The Association of Fundraising Professionals Mahoning-Shenango Chapter will recognize the late Jeanne Deibel Tyler as the 2022 Legacy Award honoree during its annual National Philanthropy Day luncheon Nov. 4.

YOUNGSTOWN, Ohio – The late Jeanne Deibel Tyler is being recognized as this year’s Legacy Award honoree. She was previously honored by the local AFP chapter in 2011 with the Special Recognition for Valley Impact Award.

Linda Kostka, development director of the Mahoning Valley Historical Society, nominated Tyler, who died in 2019.

Tyler, who made gifts totaling around $3 million to MVHS, including the lead gift used to establish the Tyler Mahoning Valley History Center in downtown, also was the first woman to chair the MVHS board. 

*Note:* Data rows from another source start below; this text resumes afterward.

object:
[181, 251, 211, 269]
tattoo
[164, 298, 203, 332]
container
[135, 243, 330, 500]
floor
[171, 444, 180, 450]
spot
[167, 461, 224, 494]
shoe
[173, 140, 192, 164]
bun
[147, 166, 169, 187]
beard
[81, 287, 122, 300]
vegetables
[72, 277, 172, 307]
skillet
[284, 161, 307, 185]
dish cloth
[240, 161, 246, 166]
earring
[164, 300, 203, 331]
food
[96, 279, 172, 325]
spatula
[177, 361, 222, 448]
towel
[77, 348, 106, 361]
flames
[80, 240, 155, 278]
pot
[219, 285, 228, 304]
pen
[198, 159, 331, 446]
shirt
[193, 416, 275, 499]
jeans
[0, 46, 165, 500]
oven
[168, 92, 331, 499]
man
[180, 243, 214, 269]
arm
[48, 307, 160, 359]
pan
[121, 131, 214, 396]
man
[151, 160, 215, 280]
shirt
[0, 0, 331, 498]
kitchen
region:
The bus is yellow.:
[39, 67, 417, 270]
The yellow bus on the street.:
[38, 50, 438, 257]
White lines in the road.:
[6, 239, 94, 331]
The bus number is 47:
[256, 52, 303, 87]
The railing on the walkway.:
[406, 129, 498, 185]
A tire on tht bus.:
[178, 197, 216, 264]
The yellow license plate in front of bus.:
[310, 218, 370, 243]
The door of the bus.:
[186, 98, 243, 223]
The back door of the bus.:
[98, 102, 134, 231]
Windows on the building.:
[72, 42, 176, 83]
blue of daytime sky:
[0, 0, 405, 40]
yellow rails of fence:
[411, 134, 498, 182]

“She loved history,” Kostka recalls. “She was one of our biggest donors and supporters, but she supported so many other organizations.”

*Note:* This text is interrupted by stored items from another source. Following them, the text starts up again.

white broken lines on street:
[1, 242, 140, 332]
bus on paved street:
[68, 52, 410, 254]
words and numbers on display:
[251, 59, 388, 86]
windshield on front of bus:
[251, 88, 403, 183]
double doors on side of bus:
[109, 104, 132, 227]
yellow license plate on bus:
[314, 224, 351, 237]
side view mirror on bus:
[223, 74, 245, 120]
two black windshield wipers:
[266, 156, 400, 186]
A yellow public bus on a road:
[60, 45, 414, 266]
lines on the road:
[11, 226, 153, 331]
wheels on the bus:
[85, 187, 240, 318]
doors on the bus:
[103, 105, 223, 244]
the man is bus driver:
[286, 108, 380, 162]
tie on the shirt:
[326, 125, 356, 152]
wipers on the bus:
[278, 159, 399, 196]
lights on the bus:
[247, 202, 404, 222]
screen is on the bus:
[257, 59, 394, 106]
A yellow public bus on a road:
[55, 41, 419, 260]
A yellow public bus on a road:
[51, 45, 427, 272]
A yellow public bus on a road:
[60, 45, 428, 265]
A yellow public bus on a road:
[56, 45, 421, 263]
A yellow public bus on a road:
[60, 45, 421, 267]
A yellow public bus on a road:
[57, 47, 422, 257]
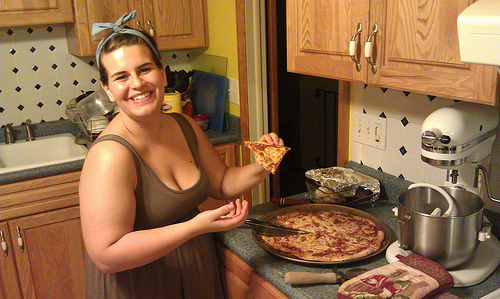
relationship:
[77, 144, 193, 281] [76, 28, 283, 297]
arm on woman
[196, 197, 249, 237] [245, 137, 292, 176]
hand with a slice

Among the organizations Tyler supported were Stambaugh Auditorium, Mill Creek Park and the Animal Welfare League. 

William Conti, who will accept the award on behalf of Tyler, became acquainted with her in the early 1960s, when he was with Crest-Johnson Co., an interior design firm in Youngstown. In 1964, while working on the renovation of the Youngstown Country Club, he met Tyler through the club’s women’s committee, which was involved in the  project. 

Tyler later engaged Conti on renovation projects at Northside Hospital and design work at her residence. Because of her love of animals, anything he did for her had to incorporate animals in some form.

“She liked what I did, so I became her design person,” he says. Their association also developed into what he describes as “almost a mentored relationship.” He recalls how Tyler reached out to talk to him when the health of his late wife, Carole, was declining.

Through Tyler, Conti got involved with the Butler Institute of American Art and Stambaugh Auditorium. She enlisted him on Stambaugh’s renovation about 25 years ago, which she helped fund. The building’s ballroom was named for Tyler.

Tyler’s philanthropy was driven at least in part by her love of history but also because “she just cared about the community,” Kostka says.

“She was a remarkable woman,” Conti says. “She loved life and she enjoyed everything.”

Although not everyone can make gifts on the scale that Tyler did, recognizing philanthropists like her “plants the seed for people who want to and can be philanthropic, no matter what the amount,” Kostka says. 

Conti points to the role that philanthropy has played in preserving and maintaining Youngstown’s historic structures where other cities have allowed them to deteriorate. “That is a very important aspect of philanthropy,” he says.

Pictured at top: Standing beneath a picture of Jeanne Deibel Tyler are Linda Kostka and William Conti.